In this paper, we delve deeply into the lattice relaxation and single-particle of the tMoTe2 system. We present a comprehensive exploration of the moiré band structure under two types of vdW corrections, where we harness the power of large-scale DFT calculations together with transfer learning and GPU acceleration. Built on angle-dependent moiré band structures, we construct a more complete continuum model including higher-harmonic potential and strain-induced gauge field. Our calculations reveal that, at experimentally pertinent twist angles, the intralayer displacement induces a sizeable gauge field, and top two moiré bands consistently display nontrivial Chern numbers.

The continuum model parameters have a strong impact on interaction-induced phases in tMoTe2, as shown by previous numerical studies21,22,23,24,25,42,43,44,45,46. With the continuum model fitted from D2 type of vdW correction21, integer quantum anomalous Hall effect only appears at large dielectric constant ϵ >1524,25, and \(\nu =-\frac{2}{3},-\frac{1}{3}\) are both found to be FCIs21,43. With the continuum model fitted from dDsC type of vdW correction22,23, the integer quantum anomalous Hall effect has been shown to occur at experimentally studied twist angles24,25, while \(\nu =-\frac{2}{3}\) and \(\nu =-\frac{1}{3}\) are FCI and charge-density wave states, respectively22,25.

Note: Upon the completion of this work, a related work appeared47, which overlaps with some of our calculations with IVDW = 10.

Method

Plane-wave basis first principle calculations

The large-scale plane-wave basis first principle calculations are carried out with Perdew–Burke–Ernzerhof (PBE) functionals using the Vienna Ab initio simulation package (VASP)48,49,50. We chose the projector augmented wave potentials, incorporating six electrons for each of the Mo and Te atoms. During the structural relaxation, we set the plane-wave cutoff energy and the energy convergence criterion to 250 eV and 1 × 10−6 eV, respectively. Larger energy cutoff of 350 and 500 eV has been tested for θ = 3.89°, which leads to less than 1 meV change in the bandwidth of topmost valence band. The structure is fully relaxed when the convergence threshold for the maximum force experienced by each atom is less than 10 meV/Å.

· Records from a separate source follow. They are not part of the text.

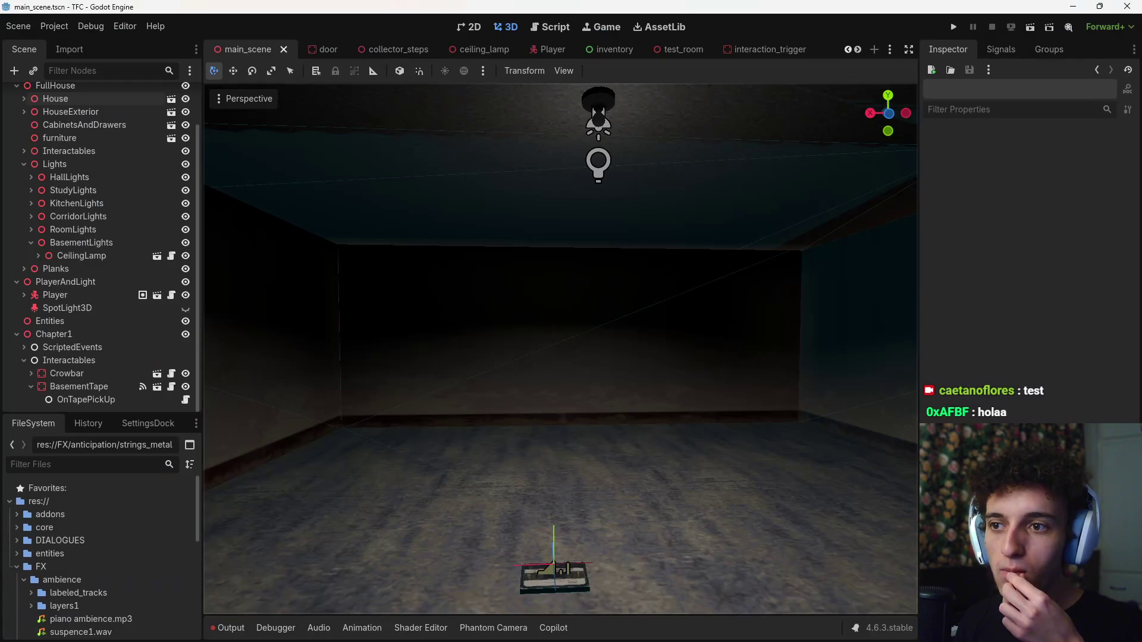
key(alt+Tab)
key(Tab)
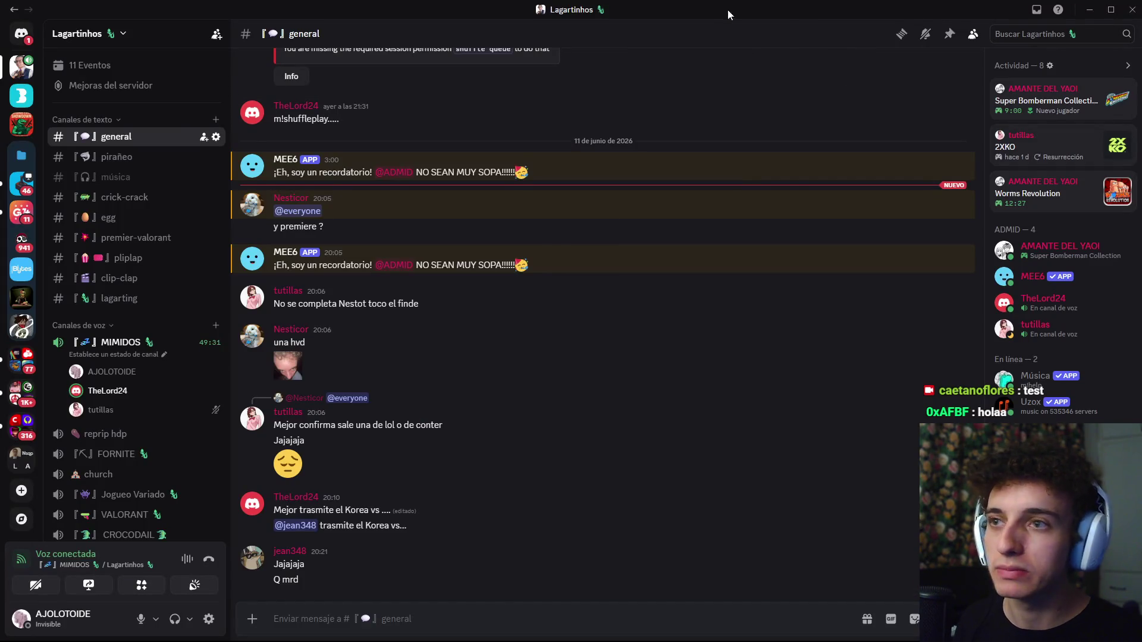
key(alt+Tab)
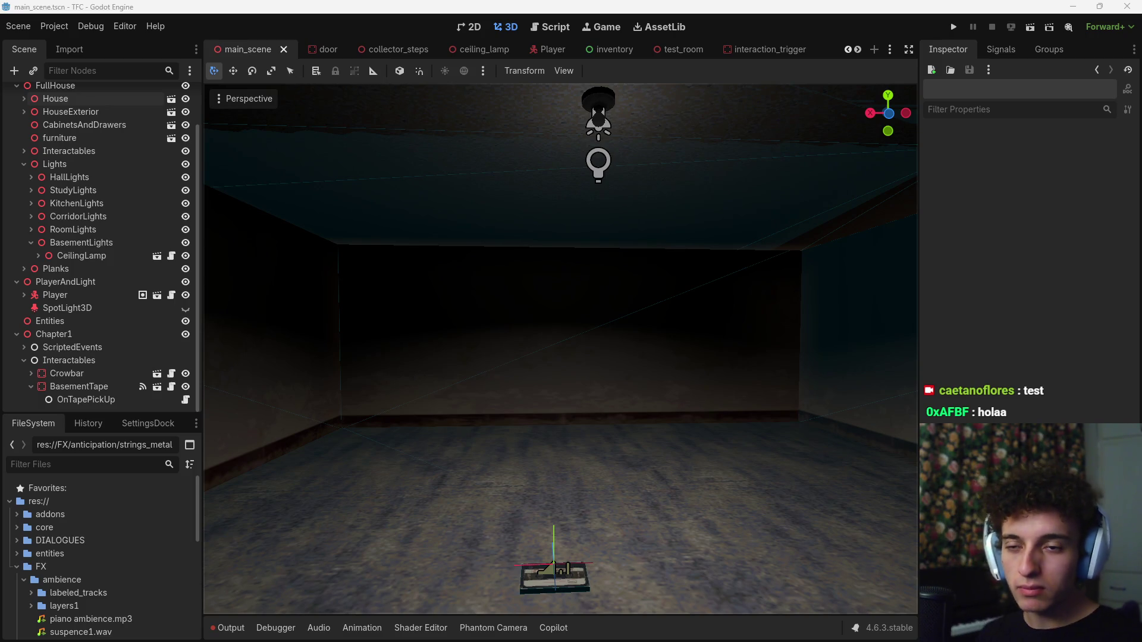
key(alt+Tab)
key(alt+Tab)
key(alt+Tab)
key(alt+Tab)
key(alt+Tab)
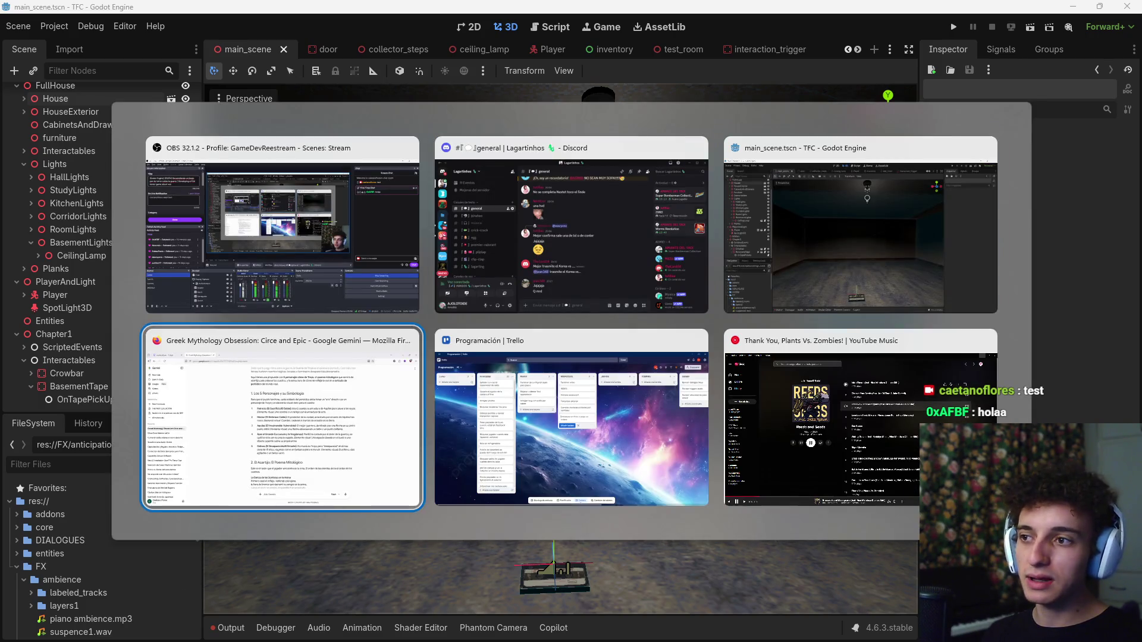
key(Escape)
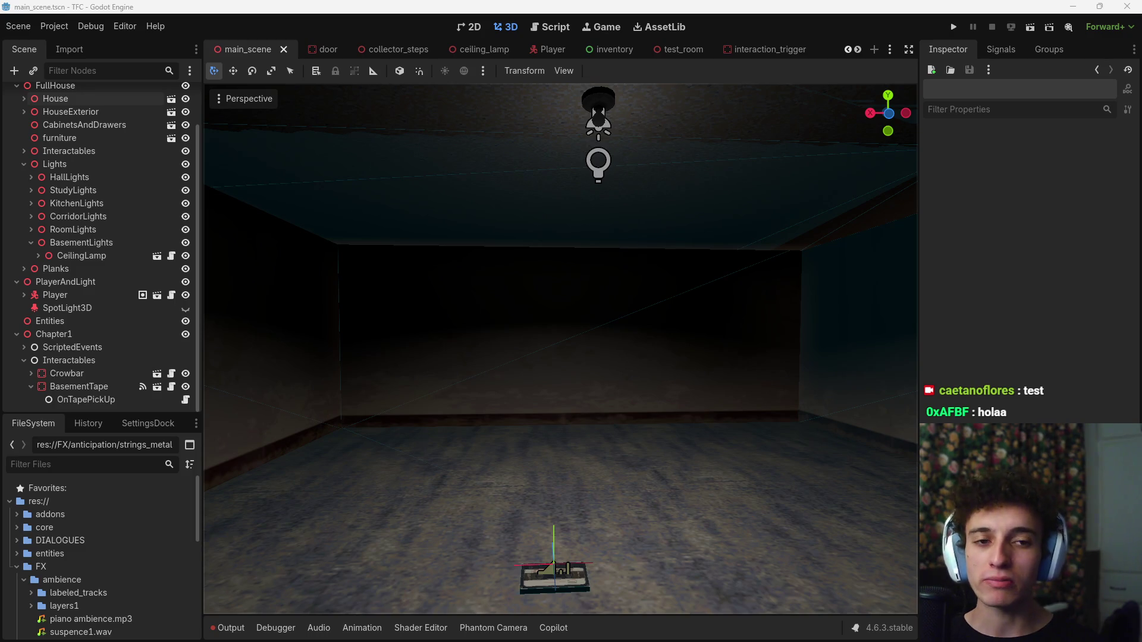
mouse_move(648, 640)
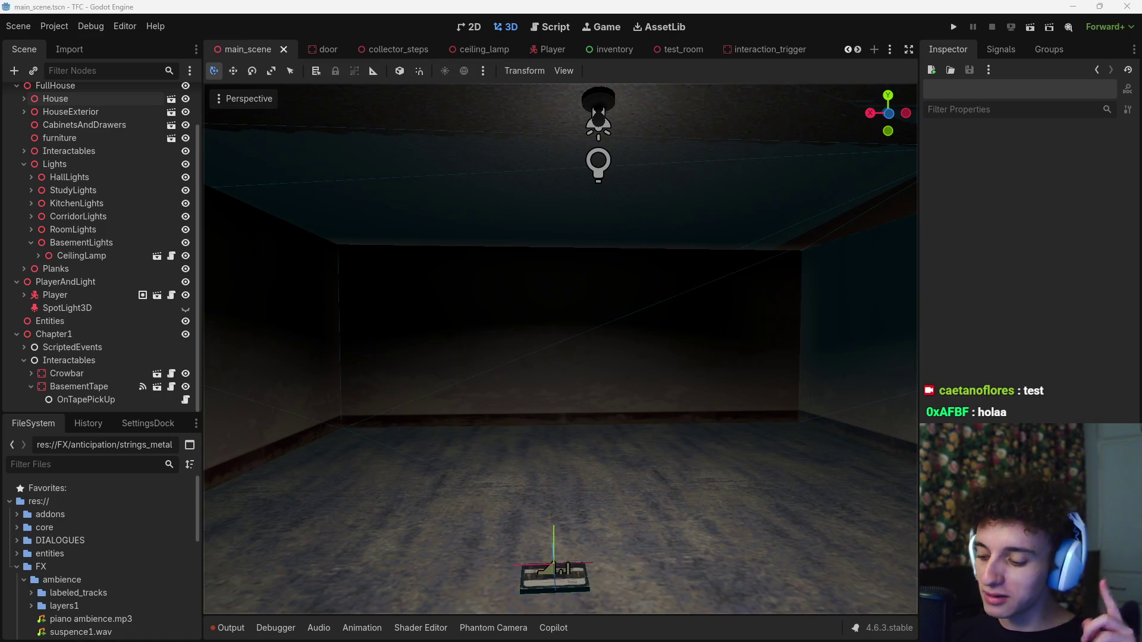
key(alt+Tab)
key(alt+Tab)
key(Escape)
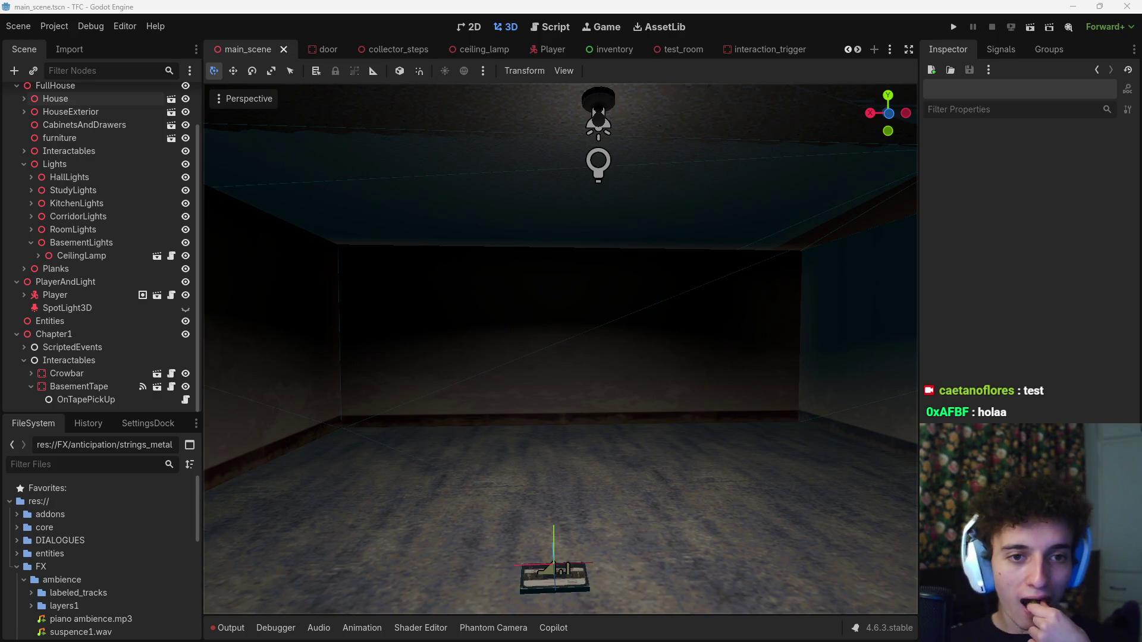
key(alt+Tab)
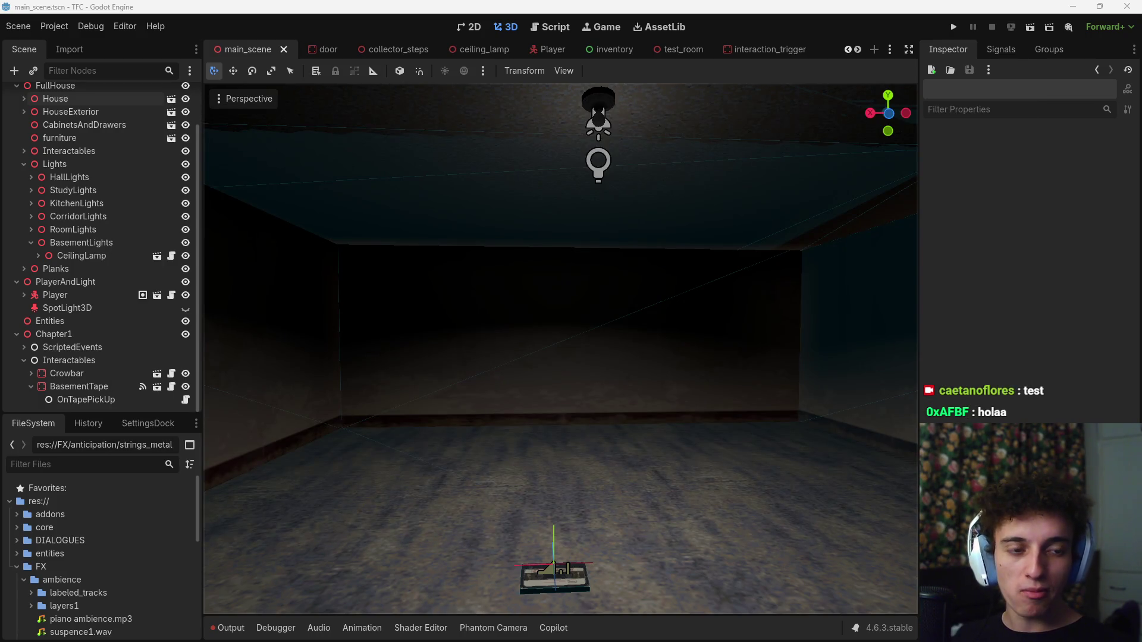
key(alt+Tab)
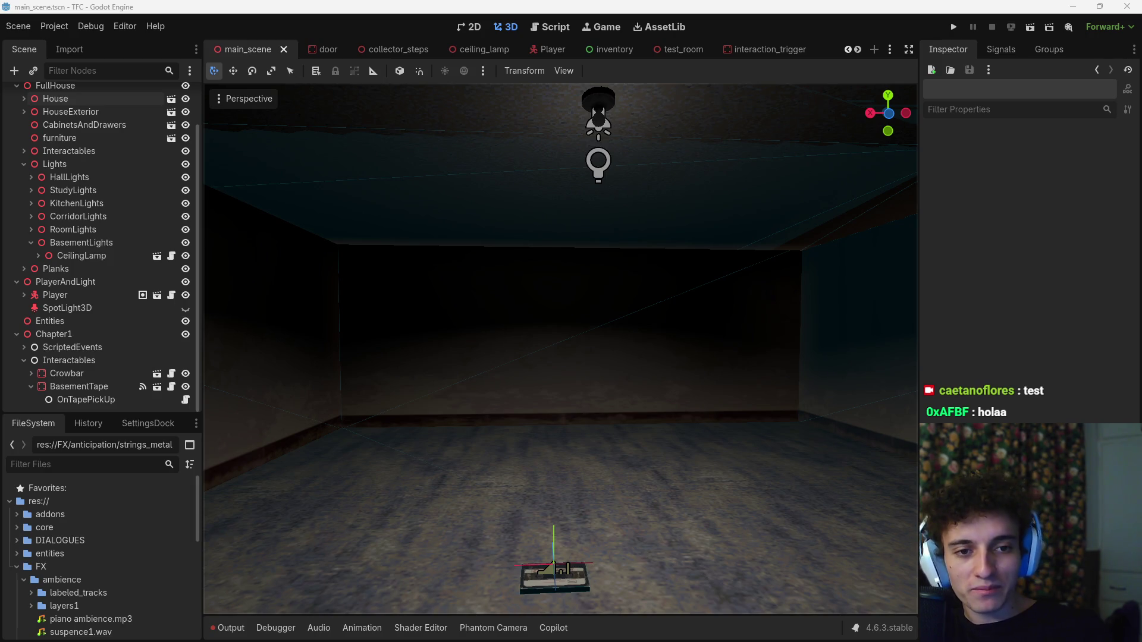
mouse_move(704, 630)
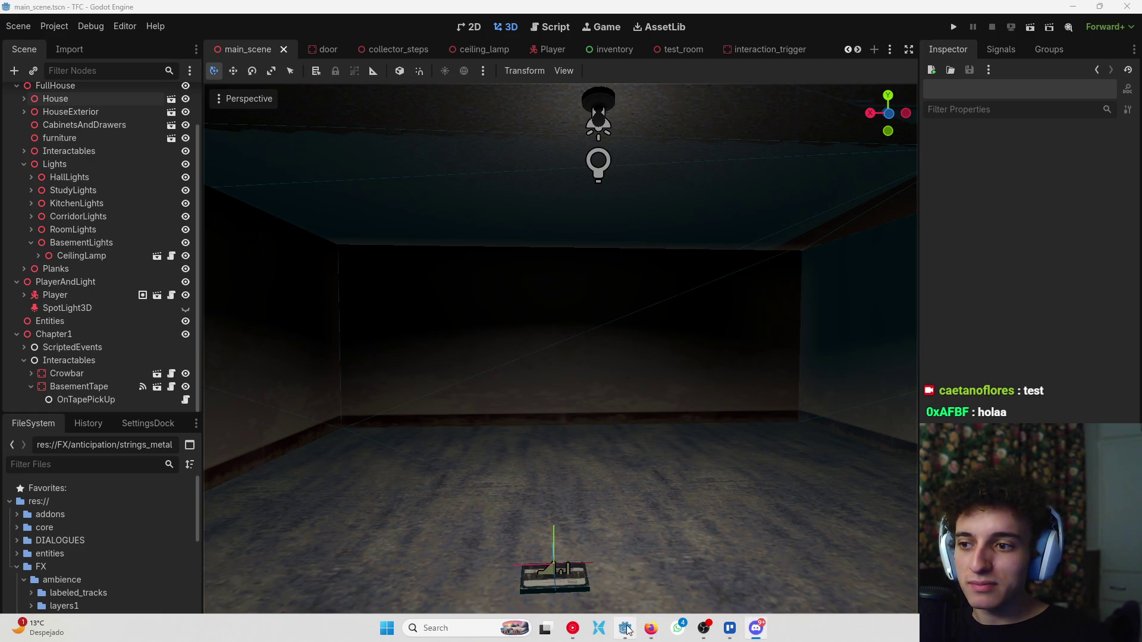
mouse_move(625, 629)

Local-basis first-principles calculations

Apart from the calculation utilizing the plane-wave basis, our DFT study on tMoTe2 has also been performed under the pseudo atomic orbital (PAO) basis. Using the relaxed atomic structures from VASP and DeePMD, we use OpenMX package51,52 with PAOs chosen to be Mo7.0-s3p2d1 (7.0 means the cutoff radius is 7.0 Bohr, s3p2d1 means three sets of s-orbitals, two sets of p-orbitals and 1 set of d-orbitals, summed up as 3 × 1 + 2 × 3 + 1 × 5 = 14 atomic orbitals for each Mo atom) and Te7.0-s3p2d2 to conduct the self-consistent calculation and obtain the band structure. The PBE exchange-correlation functional and the norm-conserving pseudopotential53 are employed in the calculation with single Γk-sampling and convergence criterion no lower than 6 × 10−5 Hartree.

Machine learning workflow

We are using the DeePMD-kit code to train the neural network36. Here, we adopt the two-body embedding smooth edition of the DeepPot-SE descriptor, which is constructed by both angular and radial atomic configurations. The cut-off and smooth radius for neighbor searching are set as 8.0 and 2.0 Å, including a maximum number of 100 Mo and 100 Te atoms. Then, we construct a neural network that maps the descriptors to atomic energy, through three embedding layers and three hidden layers of size (25, 50, 100) and (240, 240, 240), respectively. To measure the quality of the neural network, we construct a loss function by a sum of different root means square errors (RMSE):

$$L\left({p}_{\epsilon },{p}_{f},{p}_{\xi }\right)=\frac{{p}_{\epsilon }}{N}\Delta {E}^{2}+\frac{{p}_{f}}{3N}{{\sum}_{i}}{\left\vert \Delta {{{{\boldsymbol{F}}}}}_{i}\right\vert }^{2}+\frac{{p}_{\xi }}{9N}\parallel \Delta \Xi {\parallel }^{2},$$
(7)

where ΔE, ΔFi, and ΔΞ refer to the RMSE of energy, force, and virial, respectively. During the training process, the prefactor pf decreases from 1000 to 1, pϵ and pξ increase from 0.02 to 1. To improve the efficiency of network training, we adopt an exponentially decaying learning rate to minimize the loss function. After 1,700,000 training steps, the learning rate decreases from 1e−3 to a small value of 3.6e−8.